Know your Customers / Usecases
AI EngineerKnowing your customer means designing an agent around a specific user and job, not around the technology. Two decisions flow from it: who the agent serves — a support rep, an analyst, an end user on your checkout page — and what role the agent itself plays. Role assignment is the practical lever here: telling the model it is “a senior billing support specialist for a SaaS product” measurably changes its tone, vocabulary, and judgment compared to a generic assistant answering the same question.
This matters because vague agents fail in production. An agent built for “customer questions” hedges, rambles, and hallucinates policy; an agent built for “explain invoice line items to self-serve customers, escalate refunds to a human” can be tested, measured, and trusted. Defining the customer tells you which tools the agent needs, what tone fits, what it must refuse to do, and what a correct answer even looks like — the foundation for every eval you’ll write later.

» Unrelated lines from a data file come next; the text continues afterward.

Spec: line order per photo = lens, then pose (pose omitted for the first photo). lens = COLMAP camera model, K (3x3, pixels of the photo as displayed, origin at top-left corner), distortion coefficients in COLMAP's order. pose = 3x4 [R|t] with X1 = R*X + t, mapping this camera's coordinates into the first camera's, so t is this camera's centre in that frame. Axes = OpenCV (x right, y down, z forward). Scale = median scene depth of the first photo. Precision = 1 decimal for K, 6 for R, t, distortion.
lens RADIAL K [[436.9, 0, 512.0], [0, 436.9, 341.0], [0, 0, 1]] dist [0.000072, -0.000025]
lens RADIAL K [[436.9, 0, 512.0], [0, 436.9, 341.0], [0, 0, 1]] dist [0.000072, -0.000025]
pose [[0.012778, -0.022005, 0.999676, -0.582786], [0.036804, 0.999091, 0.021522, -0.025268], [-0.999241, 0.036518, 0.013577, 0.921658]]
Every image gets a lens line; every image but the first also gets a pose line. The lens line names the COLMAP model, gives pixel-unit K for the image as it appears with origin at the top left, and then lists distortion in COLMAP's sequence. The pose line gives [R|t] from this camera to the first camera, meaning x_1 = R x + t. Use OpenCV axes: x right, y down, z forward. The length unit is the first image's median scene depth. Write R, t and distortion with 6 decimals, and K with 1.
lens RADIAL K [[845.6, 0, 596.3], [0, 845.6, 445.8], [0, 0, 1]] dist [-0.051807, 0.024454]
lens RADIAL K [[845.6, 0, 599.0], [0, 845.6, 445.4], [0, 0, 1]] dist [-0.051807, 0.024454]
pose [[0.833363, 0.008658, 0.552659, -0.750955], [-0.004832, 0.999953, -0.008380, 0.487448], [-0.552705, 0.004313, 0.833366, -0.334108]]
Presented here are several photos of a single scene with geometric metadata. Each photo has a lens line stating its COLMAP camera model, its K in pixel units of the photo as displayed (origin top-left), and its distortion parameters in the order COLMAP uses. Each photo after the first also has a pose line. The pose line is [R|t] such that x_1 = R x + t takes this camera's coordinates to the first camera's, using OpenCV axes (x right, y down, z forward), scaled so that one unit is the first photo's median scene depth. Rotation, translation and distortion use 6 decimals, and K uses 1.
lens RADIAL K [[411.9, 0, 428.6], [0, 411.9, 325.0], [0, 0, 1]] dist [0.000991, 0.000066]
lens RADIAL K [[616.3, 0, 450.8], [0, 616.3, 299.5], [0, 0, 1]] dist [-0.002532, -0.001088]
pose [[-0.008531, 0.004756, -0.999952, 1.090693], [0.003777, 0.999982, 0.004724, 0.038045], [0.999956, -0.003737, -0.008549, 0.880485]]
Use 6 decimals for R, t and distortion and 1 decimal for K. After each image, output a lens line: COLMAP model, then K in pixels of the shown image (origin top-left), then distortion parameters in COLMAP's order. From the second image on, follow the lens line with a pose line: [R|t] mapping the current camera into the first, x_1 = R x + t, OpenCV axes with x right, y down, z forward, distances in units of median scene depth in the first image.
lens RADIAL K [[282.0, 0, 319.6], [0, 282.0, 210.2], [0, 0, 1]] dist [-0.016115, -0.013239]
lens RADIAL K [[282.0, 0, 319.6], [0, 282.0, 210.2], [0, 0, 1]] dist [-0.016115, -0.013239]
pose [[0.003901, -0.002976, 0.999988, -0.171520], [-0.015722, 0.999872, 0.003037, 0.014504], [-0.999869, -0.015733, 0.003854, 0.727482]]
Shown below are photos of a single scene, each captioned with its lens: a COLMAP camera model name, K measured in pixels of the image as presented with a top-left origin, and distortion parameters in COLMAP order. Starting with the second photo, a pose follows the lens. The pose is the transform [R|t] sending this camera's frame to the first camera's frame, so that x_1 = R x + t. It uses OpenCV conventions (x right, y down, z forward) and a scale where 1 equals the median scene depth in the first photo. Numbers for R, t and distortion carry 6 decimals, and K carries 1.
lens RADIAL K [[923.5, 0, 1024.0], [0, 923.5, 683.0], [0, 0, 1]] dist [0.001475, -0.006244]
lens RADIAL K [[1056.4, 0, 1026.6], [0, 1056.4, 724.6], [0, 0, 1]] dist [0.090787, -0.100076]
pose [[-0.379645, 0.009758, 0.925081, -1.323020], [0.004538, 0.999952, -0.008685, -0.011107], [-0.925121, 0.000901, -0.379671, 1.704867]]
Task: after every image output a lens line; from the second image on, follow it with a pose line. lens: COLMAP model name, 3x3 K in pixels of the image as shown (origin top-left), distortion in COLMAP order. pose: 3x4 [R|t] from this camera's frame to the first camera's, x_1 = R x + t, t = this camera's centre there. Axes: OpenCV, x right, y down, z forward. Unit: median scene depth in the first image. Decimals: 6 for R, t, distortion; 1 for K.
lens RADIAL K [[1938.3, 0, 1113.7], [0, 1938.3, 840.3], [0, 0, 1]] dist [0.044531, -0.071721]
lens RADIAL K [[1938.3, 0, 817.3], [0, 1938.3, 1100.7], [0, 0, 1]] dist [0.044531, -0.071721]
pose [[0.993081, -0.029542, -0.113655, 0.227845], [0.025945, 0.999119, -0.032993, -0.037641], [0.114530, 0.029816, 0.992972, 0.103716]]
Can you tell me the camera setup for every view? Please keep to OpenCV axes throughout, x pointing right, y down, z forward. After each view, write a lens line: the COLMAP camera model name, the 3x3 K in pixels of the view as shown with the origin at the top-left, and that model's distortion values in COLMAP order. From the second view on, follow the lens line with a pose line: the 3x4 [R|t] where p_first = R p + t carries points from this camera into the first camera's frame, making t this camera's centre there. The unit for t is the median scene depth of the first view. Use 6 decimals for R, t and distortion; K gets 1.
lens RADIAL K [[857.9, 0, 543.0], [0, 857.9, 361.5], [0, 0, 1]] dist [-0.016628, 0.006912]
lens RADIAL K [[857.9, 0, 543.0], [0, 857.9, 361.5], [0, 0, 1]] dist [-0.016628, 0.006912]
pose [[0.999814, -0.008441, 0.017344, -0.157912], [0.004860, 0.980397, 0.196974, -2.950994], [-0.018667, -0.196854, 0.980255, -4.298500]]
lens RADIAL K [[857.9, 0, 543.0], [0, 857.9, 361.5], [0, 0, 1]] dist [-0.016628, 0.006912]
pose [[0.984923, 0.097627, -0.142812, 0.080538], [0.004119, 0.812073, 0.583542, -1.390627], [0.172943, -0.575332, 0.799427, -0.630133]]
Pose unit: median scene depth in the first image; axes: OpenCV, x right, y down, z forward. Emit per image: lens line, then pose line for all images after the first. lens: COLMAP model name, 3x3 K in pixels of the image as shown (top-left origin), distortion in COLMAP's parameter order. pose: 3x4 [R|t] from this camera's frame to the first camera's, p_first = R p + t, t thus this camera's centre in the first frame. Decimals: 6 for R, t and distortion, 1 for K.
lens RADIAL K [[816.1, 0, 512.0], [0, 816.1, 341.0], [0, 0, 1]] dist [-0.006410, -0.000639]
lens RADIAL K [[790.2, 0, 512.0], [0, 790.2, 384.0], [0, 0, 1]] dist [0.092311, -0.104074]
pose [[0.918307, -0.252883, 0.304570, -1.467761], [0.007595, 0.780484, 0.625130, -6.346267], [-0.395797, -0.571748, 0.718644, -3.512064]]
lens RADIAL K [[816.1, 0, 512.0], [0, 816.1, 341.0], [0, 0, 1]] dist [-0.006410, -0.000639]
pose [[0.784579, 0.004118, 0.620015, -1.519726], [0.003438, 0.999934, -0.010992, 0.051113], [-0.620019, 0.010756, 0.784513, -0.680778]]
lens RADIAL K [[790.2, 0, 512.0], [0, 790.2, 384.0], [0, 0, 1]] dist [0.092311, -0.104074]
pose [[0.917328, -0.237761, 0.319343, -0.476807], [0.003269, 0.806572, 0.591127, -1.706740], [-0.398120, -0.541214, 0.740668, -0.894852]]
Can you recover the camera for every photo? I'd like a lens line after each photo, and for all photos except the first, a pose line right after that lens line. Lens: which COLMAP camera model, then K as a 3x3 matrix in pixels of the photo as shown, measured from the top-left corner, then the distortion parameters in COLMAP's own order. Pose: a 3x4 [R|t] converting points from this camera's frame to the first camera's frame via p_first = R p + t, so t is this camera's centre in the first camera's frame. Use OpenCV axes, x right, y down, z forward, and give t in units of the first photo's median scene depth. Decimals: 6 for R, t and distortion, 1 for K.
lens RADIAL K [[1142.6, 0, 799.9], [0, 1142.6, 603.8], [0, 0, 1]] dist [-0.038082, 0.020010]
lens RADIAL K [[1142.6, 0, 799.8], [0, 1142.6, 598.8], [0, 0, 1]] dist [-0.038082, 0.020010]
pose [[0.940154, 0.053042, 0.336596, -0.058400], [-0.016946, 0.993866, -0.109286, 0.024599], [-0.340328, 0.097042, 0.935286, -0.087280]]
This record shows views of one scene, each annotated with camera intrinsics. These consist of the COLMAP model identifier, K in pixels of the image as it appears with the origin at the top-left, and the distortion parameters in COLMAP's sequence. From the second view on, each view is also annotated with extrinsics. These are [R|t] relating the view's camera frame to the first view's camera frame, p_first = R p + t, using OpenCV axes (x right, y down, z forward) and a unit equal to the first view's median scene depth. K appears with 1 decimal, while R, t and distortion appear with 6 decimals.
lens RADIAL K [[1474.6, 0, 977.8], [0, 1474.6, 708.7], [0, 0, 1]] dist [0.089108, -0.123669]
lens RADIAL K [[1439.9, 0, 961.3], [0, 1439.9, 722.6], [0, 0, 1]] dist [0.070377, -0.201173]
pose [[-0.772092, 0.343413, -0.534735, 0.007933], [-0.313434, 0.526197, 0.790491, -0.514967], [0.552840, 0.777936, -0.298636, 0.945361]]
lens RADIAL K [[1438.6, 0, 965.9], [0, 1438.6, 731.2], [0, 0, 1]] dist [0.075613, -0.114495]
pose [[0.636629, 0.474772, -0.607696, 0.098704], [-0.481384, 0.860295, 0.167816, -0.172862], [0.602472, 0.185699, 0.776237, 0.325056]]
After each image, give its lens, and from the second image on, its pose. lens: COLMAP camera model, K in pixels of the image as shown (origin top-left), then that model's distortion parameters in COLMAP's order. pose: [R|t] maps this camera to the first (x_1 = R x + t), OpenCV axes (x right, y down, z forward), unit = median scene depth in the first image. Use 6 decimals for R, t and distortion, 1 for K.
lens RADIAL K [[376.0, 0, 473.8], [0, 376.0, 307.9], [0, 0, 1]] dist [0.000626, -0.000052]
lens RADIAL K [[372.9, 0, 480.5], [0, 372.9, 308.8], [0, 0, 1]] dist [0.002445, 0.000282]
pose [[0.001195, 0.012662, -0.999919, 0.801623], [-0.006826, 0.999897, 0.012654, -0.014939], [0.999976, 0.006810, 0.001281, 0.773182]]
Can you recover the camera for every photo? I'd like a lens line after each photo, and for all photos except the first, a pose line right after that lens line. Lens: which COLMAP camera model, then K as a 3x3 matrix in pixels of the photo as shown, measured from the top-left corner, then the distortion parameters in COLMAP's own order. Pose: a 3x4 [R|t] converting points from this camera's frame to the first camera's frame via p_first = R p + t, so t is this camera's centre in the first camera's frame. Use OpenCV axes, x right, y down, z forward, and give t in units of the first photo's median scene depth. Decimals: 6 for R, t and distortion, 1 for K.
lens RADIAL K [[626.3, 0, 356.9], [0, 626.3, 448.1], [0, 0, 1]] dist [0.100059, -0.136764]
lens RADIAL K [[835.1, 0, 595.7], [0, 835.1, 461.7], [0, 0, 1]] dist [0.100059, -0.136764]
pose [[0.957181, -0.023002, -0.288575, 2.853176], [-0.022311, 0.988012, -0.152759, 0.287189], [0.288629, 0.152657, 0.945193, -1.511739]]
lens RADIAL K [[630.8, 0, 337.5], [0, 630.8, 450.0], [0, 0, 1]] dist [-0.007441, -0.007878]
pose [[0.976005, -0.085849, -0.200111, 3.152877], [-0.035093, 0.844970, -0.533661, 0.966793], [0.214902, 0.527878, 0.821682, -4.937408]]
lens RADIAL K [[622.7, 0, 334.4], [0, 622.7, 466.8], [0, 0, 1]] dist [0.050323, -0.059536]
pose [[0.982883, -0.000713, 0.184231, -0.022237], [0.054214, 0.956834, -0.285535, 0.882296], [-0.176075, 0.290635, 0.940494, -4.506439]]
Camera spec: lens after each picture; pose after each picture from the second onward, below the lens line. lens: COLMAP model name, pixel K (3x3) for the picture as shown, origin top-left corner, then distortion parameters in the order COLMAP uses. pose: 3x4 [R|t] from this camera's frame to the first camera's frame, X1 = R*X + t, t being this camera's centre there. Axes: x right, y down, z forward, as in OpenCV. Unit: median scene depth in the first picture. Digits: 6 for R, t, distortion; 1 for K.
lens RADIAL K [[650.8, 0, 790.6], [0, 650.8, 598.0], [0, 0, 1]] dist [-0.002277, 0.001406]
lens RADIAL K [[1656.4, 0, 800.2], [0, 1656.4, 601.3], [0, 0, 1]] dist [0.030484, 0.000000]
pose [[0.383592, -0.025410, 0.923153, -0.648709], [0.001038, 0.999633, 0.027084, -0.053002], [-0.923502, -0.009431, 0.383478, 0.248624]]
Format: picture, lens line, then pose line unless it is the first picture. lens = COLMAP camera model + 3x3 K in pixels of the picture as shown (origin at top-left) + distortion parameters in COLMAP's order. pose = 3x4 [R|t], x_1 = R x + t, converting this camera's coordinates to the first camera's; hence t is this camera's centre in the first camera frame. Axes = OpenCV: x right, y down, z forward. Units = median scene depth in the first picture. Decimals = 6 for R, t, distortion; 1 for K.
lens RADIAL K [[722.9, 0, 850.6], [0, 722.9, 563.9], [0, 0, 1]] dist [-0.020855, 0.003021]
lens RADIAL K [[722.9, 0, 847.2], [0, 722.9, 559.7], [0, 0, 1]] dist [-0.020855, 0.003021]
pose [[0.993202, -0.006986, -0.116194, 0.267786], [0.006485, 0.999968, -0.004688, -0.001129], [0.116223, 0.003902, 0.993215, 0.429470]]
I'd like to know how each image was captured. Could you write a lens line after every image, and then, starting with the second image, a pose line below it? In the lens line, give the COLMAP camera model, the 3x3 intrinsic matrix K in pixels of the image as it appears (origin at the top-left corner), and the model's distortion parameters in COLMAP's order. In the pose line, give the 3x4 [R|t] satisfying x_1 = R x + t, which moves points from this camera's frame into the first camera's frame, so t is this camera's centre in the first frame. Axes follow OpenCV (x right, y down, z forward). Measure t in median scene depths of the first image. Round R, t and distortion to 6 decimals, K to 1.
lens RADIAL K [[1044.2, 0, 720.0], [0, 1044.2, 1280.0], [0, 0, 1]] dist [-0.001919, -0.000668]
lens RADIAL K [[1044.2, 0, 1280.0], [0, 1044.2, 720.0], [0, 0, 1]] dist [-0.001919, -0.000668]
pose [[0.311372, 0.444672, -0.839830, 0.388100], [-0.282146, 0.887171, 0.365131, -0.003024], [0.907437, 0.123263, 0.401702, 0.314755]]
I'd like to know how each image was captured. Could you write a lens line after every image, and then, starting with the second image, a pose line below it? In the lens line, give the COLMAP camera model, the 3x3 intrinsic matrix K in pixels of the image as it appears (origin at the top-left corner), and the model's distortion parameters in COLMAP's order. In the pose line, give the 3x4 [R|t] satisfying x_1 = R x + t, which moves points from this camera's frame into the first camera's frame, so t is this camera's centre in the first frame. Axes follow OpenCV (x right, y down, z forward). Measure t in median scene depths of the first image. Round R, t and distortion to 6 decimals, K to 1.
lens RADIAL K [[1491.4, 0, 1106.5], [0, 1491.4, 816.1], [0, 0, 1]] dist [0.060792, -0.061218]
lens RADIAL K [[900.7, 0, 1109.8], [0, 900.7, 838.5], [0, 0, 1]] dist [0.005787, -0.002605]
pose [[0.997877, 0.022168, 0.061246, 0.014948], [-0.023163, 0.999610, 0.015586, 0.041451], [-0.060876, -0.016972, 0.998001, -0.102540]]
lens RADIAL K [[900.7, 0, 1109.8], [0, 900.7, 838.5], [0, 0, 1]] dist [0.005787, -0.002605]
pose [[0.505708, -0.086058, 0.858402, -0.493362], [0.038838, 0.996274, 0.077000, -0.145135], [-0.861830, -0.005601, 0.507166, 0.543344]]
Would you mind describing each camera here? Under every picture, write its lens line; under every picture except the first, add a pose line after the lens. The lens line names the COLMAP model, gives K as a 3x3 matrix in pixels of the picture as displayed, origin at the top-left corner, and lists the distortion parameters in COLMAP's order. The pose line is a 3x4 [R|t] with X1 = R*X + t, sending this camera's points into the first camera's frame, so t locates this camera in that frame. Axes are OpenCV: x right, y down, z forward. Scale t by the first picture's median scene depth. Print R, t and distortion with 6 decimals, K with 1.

In practice, this work lands in your system prompt. You’ll write a persona block (role, expertise, audience), enumerate concrete scenarios the agent must handle and ones it must escalate, and encode your customer’s vocabulary into instructions and few-shot examples. Then you’ll validate against reality: pull real support transcripts or user queries, run them through the agent, and tighten the role definition where its answers drift. Treat the persona as versioned, tested code — because functionally, it is.